### PROBLEMS
(A) According to the text on Muhammad ibn Abdallah, who supported Muhammad in interpreting his personal experience around 610 as a sign that God had chosen him as prophet?
(B) Reproduce the passage of the text on Muhammad ibn Abdallah starting with "Around 610, Muhammad" and going on through "selection as prophet.".

### SOURCE
Muhammad ibn Abdallah

Prophet and founder of Islam. Born c. 570 in Mekkah (Mecca), died 632.

Very little is known of Muhammad's life prior to the time when he began to receive what he interpreted as divine revelations from the one true God, revelations which came through the medium of the Archangel Gabriel. A few scattered remarks near the end of the Quran allow us to infer that his parents died while Muhammad was still in his childhood, and that he was raised by relatives - among them, his uncle Abu Talib. Likewise, the Quran implies that the Prophet's family was not of high social status in Mekkah. Finally, we may also infer that Muhammad, prior to receiving his calling, was a devotee of the polytheistic religion practiced in the region.

Around 610, Muhammad had a personal experience, which he (with the support of his wife Khadija) interpreted as a sign that he had been specially chosen by God as his prophet. According to Islamic tradition, Muhammad (prior to his revelation) several times withdrew from his life as a trader, meditating in the mountains around Mekkah. The Quran gives no information on the experience which finally convinced Muhammad of his selection as prophet.

### MATERIAL
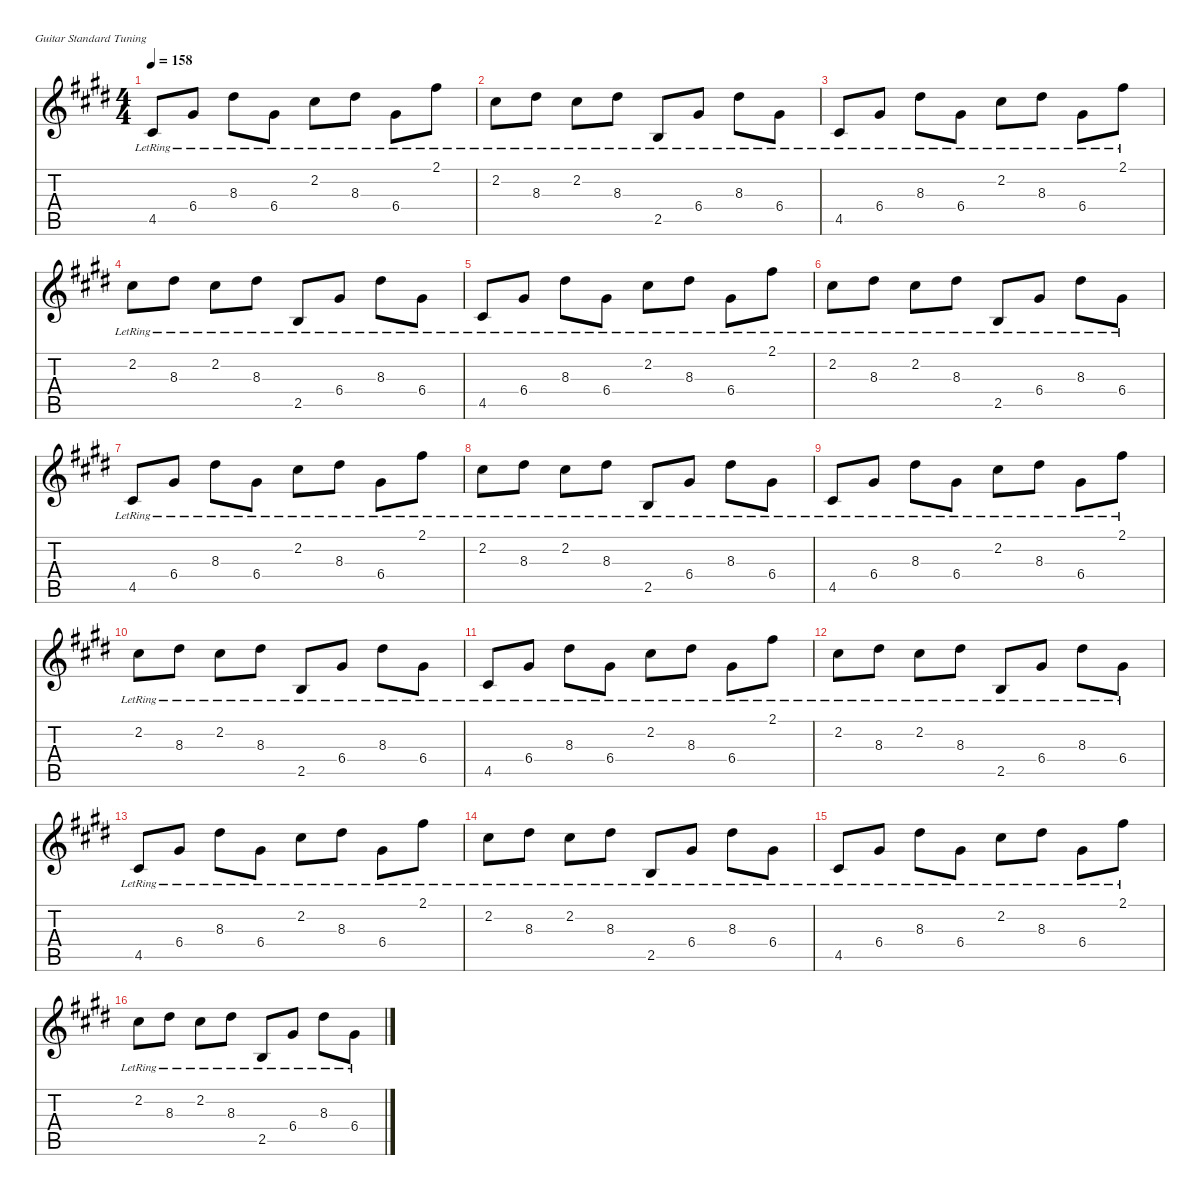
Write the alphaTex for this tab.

### ANSWERS
(A) His wife Khadija supported him.

(B)
Around 610, Muhammad had a personal experience, which he (with the support of his wife Khadija) interpreted as a sign that he had been specially chosen by God as his prophet. According to Islamic tradition, Muhammad (prior to his revelation) several times withdrew from his life as a trader, meditating in the mountains around Mekkah. The Quran gives no information on the experience which finally convinced Muhammad of his selection as prophet.